Problema posto 1:
Riporta alla lettera il passo dell'articolo sul giardino di Via Licciana Nardi che va da "Lo scorso 14" a "del bene comune.".

====

IL GIARDINO DI VIA LICCIANA NARDI E’ STATO RIQUALIFICATO

Lo scorso 14 settembre è stato effettuato l’intervento per il ripristino del giardino di Via Licciana Nardi, il giardino, che non è gestito dal Municipio bensì dal servizio giardini di Roma Capitale, versava in uno stato di pericolo dovuto alla mancata manutenzione dei giochi per anni e anni. Il Municipio ha sollecitato prontamente il Dipartimento Ambiente che ha effettuato  l’intervento. I tempi lunghi sono stati dovuti alla necessità di espletare la gara, per rinnovare gli arredi dell’area ludica. Pur se si è dovuto aspettare un po’ finalmente i bambini di Parrocchietta potranno ritornare a giocare in un luogo bello e sicuro. La cura del giardino sarà affidata all’Associazione Parrocchietta delle Gocce che, già da anni se ne occupa volontariamente con successo, dimostrando l’importanza di una cittadinanza attiva nella cura del bene comune.

====

Problema posto 2:
Trasforma tutte le righe fornite qui sotto in un elenco numerato, omettendo quelle vuote.

====

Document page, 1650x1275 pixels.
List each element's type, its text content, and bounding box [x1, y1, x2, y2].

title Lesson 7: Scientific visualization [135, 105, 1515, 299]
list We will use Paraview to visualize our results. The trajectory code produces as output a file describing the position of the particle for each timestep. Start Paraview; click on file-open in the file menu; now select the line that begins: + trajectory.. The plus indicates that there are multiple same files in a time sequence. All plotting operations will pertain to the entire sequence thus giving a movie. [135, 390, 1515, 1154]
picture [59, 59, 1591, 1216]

====

Risposta scritta 1:
Lo scorso 14 settembre è stato effettuato l’intervento per il ripristino del giardino di Via Licciana Nardi, il giardino, che non è gestito dal Municipio bensì dal servizio giardini di Roma Capitale, versava in uno stato di pericolo dovuto alla mancata manutenzione dei giochi per anni e anni. Il Municipio ha sollecitato prontamente il Dipartimento Ambiente che ha effettuato  l’intervento. I tempi lunghi sono stati dovuti alla necessità di espletare la gara, per rinnovare gli arredi dell’area ludica. Pur se si è dovuto aspettare un po’ finalmente i bambini di Parrocchietta potranno ritornare a giocare in un luogo bello e sicuro. La cura del giardino sarà affidata all’Associazione Parrocchietta delle Gocce che, già da anni se ne occupa volontariamente con successo, dimostrando l’importanza di una cittadinanza attiva nella cura del bene comune.

Risposta scritta 2:
1. Document page, 1650x1275 pixels.
2. List each element's type, its text content, and bounding box [x1, y1, x2, y2].
3. title Lesson 7: Scientific visualization [135, 105, 1515, 299]
4. list We will use Paraview to visualize our results. The trajectory code produces as output a file describing the position of the particle for each timestep. Start Paraview; click on file-open in the file menu; now select the line that begins: + trajectory.. The plus indicates that there are multiple same files in a time sequence. All plotting operations will pertain to the entire sequence thus giving a movie. [135, 390, 1515, 1154]
5. picture [59, 59, 1591, 1216]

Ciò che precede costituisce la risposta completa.